I've only tried the recipe below. My friends and family all enjoy it. 

Cider-Vinegar Barbecue Sauce:
1 1/2 cups cider vinegar
1 cup yellow or brown mustard
1/2 cup ketchup
1/3 cup packed brown sugar
2 garlic cloves, smashed
1 teaspoon kosher salt
1 teaspoon cayenne
1/2 teaspoon freshly ground black pepper
Pan drippings from the pork


----------



## pipelinegypsy (Jan 16, 2016)

I'm just curious, is there a reason you are wanting to use the dry in place of prepared mustard? Actually once you mix the powder with a liquid, you are in essence making a prepared mustard. You stated that is was too hot and pungent, what was the ratio of your substitution? In most cases, the dry is equivalent to 1/3 of the prepared. So for each cup of prepared mustard you would use 1/3 cup powdered, or for each Tbs use 1 tsp. It also depends on how you mixed and prepared your sauce. Coleman's powder is a mix of yellow (mild) and brown (not so mild) seeds, and if you mixed it using cold liquids and very little acid then what you made was essentially a "hot" mustard. Mustards prepared using a powder will be less pungent if you 1) Use a powder made from all yellow seeds 2) Mix the powder with something acidic 3) Make sure the liquid you use is hot. Try tasting your mustard powder on it's own. It doesn't have much of an impact until it's mixed with a liquid. Both acid and heat in the liquid will lessen the pungency. Dijon is more pungent than regular yellow mustard because it's mixed with a lower acidic liquid, white wine vs vinegar. Also, the mustard will mellow the longer it sets. Oh yeah, and if I remember correctly, the Plochman's mustard you normally use is pretty mild so that may be another reason you weren't happy with the results of your sauce. I'm interested in the results of your trials, keep us updated!


----------



## chef jimmyj (Jan 16, 2016)

Yep...Prepared Mustard all pretty much starts with ground seeds/mustard flour. Chinese, super hot, mostly water only, European, water mild acid and seasoning, American, water, vinegar and seasoning. Also the sooner the acid added the less heat. Water activates the chem reaction that makes heat, acid stops it. Same with prepared Horseradish...JJ


----------



## seldomseen (Jan 17, 2016)

To answer the above...using a bottle of mustard is a shortcut.  You're enhancing a flavor instead of making a sauce. I like making things entirely from scratch, plus it's more fun. If i'm making a red sauce i'll start with paste and add water, vinegar, sugar, and salt which is exactly ketchup. That's just my opinion. 

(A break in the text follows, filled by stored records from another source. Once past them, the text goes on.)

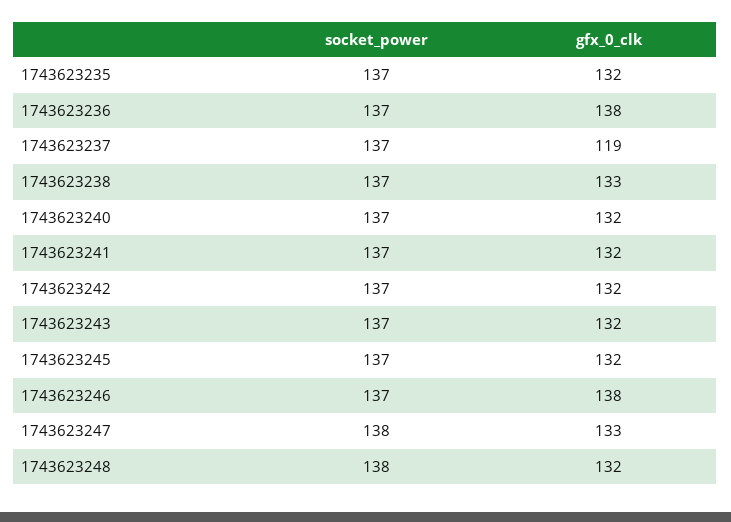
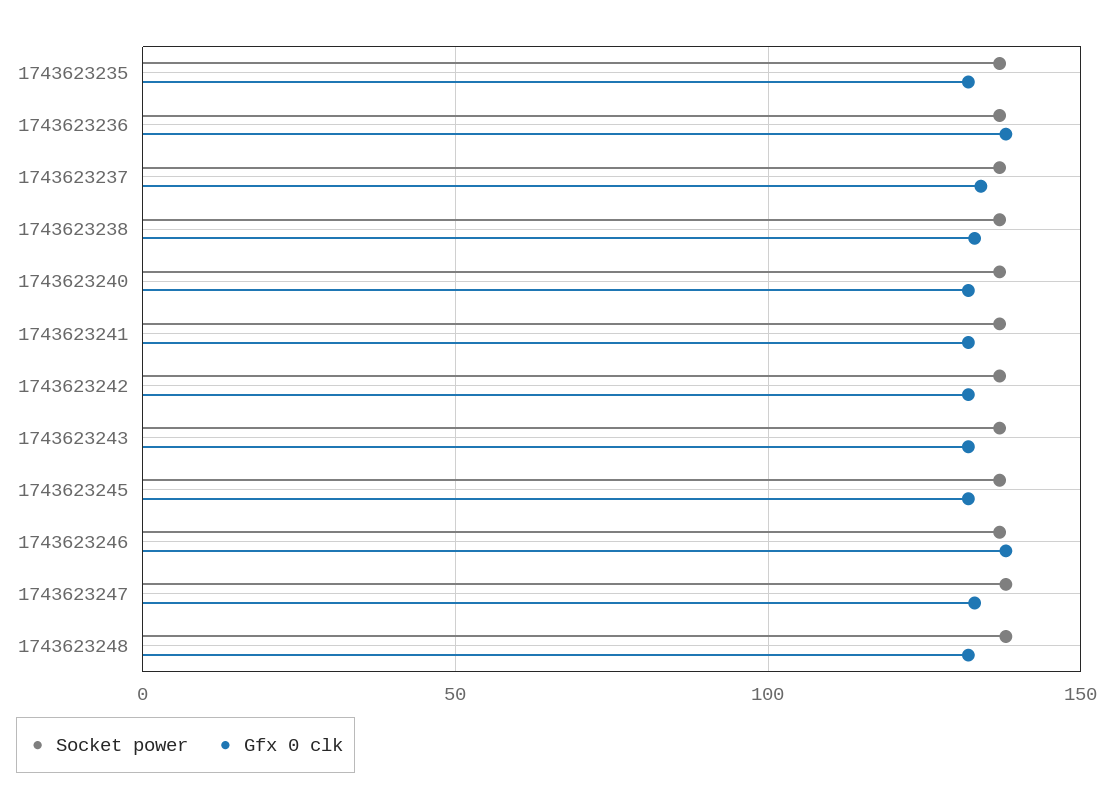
  {
    "socket_power": {
      "1743623235": 137,
      "1743623236": 137,
      "1743623237": 137,
      "1743623238": 137,
      "1743623240": 137,
      "1743623241": 137,
      "1743623242": 137,
      "1743623243": 137,
      "1743623245": 137,
      "1743623246": 137,
      "1743623247": 138,
      "1743623248": 138
    },
    "gfx_0_clk": {
      "1743623235": 132,
      "1743623236": 138,
-     "1743623237": 119,
+     "1743623237": 135,
      "1743623238": 133,
      "1743623240": 132,
      "1743623241": 132,
      "1743623242": 132,
      "1743623243": 132,
      "1743623245": 132,
      "1743623246": 138,
      "1743623247": 133,
      "1743623248": 132
    }
  }

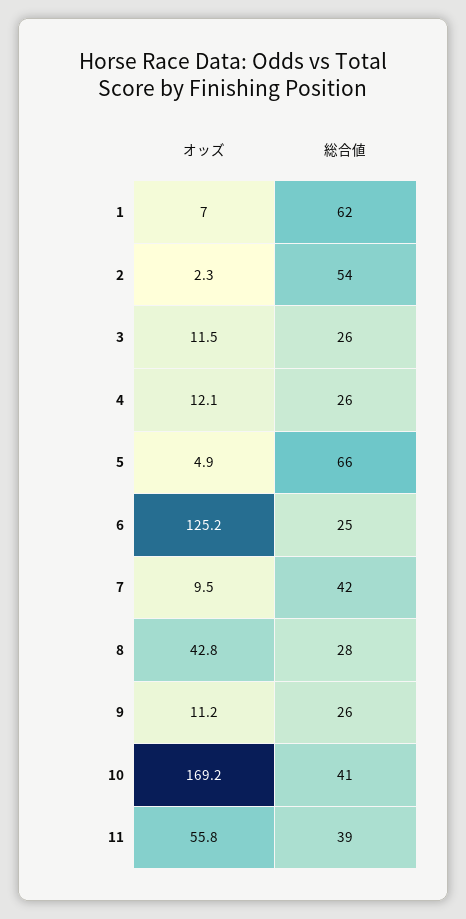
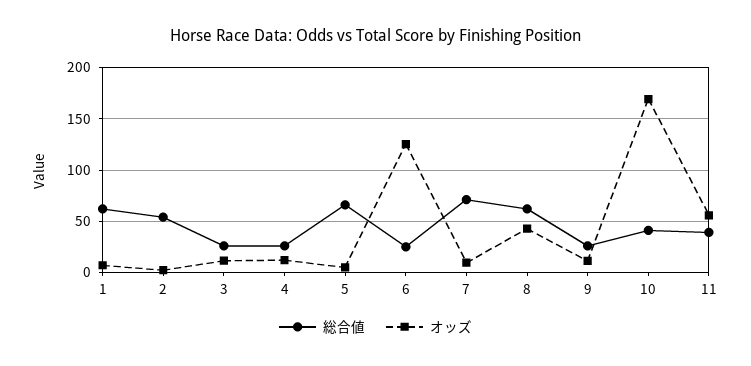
  {
    "オッズ": {
      "1": 7,
      "2": 2.3,
      "3": 11.5,
      "4": 12.1,
      "5": 4.9,
      "6": 125.2,
      "7": 9.5,
      "8": 42.8,
      "9": 11.2,
      "10": 169.2,
      "11": 55.8
    },
    "総合値": {
      "1": 62,
      "2": 54,
      "3": 26,
      "4": 26,
      "5": 66,
      "6": 25,
-     "7": 42,
+     "7": 70,
-     "8": 28,
+     "8": 60,
      "9": 26,
      "10": 41,
      "11": 39
    }
  }

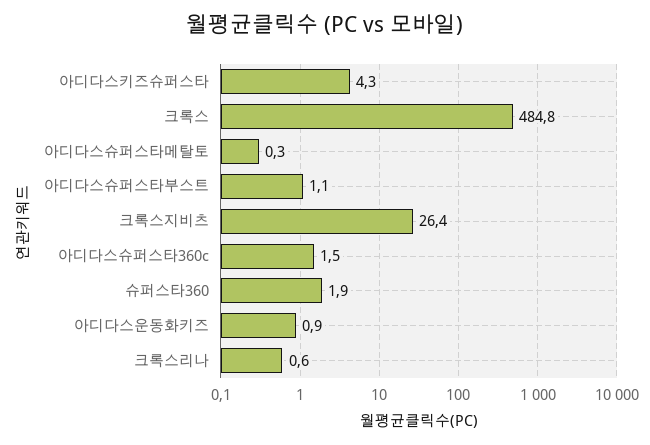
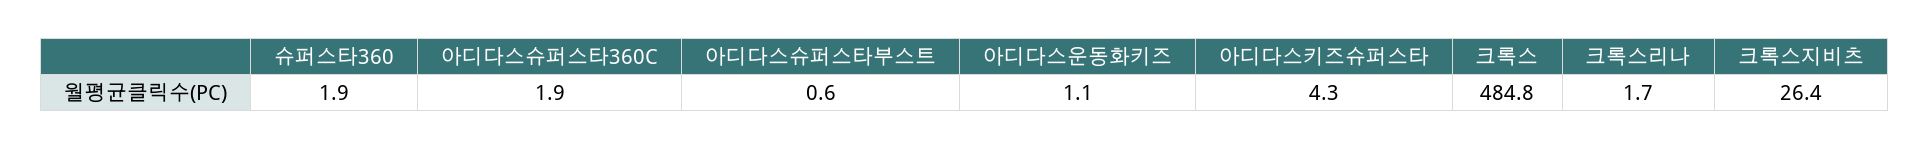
  {
    "아디다스키즈슈퍼스타": 4.3,
    "크록스": 484.8,
-   "아디다스슈퍼스타메탈토": 0.3,
-   "아디다스슈퍼스타부스트": 1.1,
+   "아디다스슈퍼스타부스트": 0.6,
    "크록스지비츠": 26.4,
-   "아디다스슈퍼스타360c": 1.5,
+   "아디다스슈퍼스타360c": 1.9,
    "슈퍼스타360": 1.9,
-   "아디다스운동화키즈": 0.9,
+   "아디다스운동화키즈": 1.1,
-   "크록스리나": 0.6
+   "크록스리나": 1.7
  }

With the colemans powder I followed the recipe on the container. 1 part mustard flour to 1 part cold water and let it sit for 10 minutes. I have been ding some reading and found cold water makes for hotter mustard. Hot water makes for milder mustard. Vinegar will also cut down the sharpness. Bought a bag of yellow and brown mustard seeds to play around with. Just got to get the ratio's down.


----------



## seldomseen (Jan 17, 2016)

blmar311 said:


> I've only tried the recipe below. My friends and family all enjoy it.
> 
> Cider-Vinegar Barbecue Sauce:
> 1 1/2 cups cider vinegar
> ...


That sounds good. I might whip up a small batch to give it a try. Thanks for sharing.


----------



## bluewhisper (Jan 17, 2016)

I've never tried it, never knew about it until I joined here. There's nothing like that in any of the stores around here. Everything here is sticky-sweet tomato-based sauces.


----------